The other issue before the senators will be whether to make public the latest testimony of Lewinsky, Jordan and Blumenthal -- either transcripts or the videotapes themselves.
Beyond these questions, senators are still looking for a way to bring the trial to a conclusion. It would take 67 votes to convict and remove Clinton, and based on a January 28 vote in which 44 senators voted to dismiss the charges, most senators appear convinced the Senate never will vote to throw Clinton out of office.
Still, senators from both parties say they are troubled by Clinton's behavior in the Lewinsky affair, and fear that the Clinton White House would seize on an acquittal as a complete exoneration -- and reason to celebrate.
Spurred by that, senators are discussing at least two alternatives to a simple acquittal of Clinton on the perjury and obstruction of justice charges.
First, the Senate could vote to adjourn the trial and approve a sharply worded statement of Clinton's misdeeds, a proposal touted by Sen. Orrin Hatch of Utah as "adjournment-plus."
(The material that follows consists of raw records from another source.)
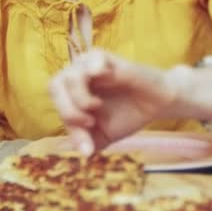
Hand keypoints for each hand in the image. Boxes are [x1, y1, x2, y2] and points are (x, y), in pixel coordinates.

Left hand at [49, 50, 179, 155]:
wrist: (156, 104)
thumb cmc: (127, 115)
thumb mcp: (103, 135)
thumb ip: (87, 141)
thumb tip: (81, 152)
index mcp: (71, 93)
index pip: (58, 104)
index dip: (70, 128)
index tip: (89, 148)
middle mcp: (78, 76)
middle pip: (54, 85)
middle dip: (67, 110)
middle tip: (89, 123)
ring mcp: (91, 64)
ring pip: (69, 75)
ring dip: (79, 97)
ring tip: (96, 107)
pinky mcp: (108, 58)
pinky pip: (91, 59)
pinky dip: (93, 71)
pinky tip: (103, 81)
Hatch, interviewed Wednesday on CNN's "Early Edition," said the statement would say that Clinton lied under oath and obstructed justice.
"So my suggestion is, rather than allow him to go out claiming an exoneration, adjourn with findings that basically say that he lied under oath, he committed obstruction of justice and recognize the House vote on impeachment as the highest form of condemnation under the circumstances," Hatch said.
Second, the Senate could approve so-called "findings of fact" that outline Clinton's misdeeds, then move to a vote on the two articles of impeachment.
Senate Republicans have drafted two versions of a formal declaration that says Clinton "willfully provided false and misleading testimony" to a grand jury last summer, according to congressional sources.
One of the documents that Republicans are laboring over also says Clinton engaged in a course of conduct designed to "alter, delay, impede, cover up and conceal the existence of evidence and testimony" in the sexual harassment lawsuit that Paula Jones filed against him.
The White House has dismissed the "findings of fact" idea, saying the only options available to the Senate are to convict or acquit.
Democratic officials want any censure of Clinton to occur outside the trial. Republicans want it voted on as part of the proceedings, in part to blunt any claims by the White House that the entire impeachment proceedings were a partisan effort by Republicans.
Republicans met behind closed doors Wednesday afternoon to discuss the alternatives.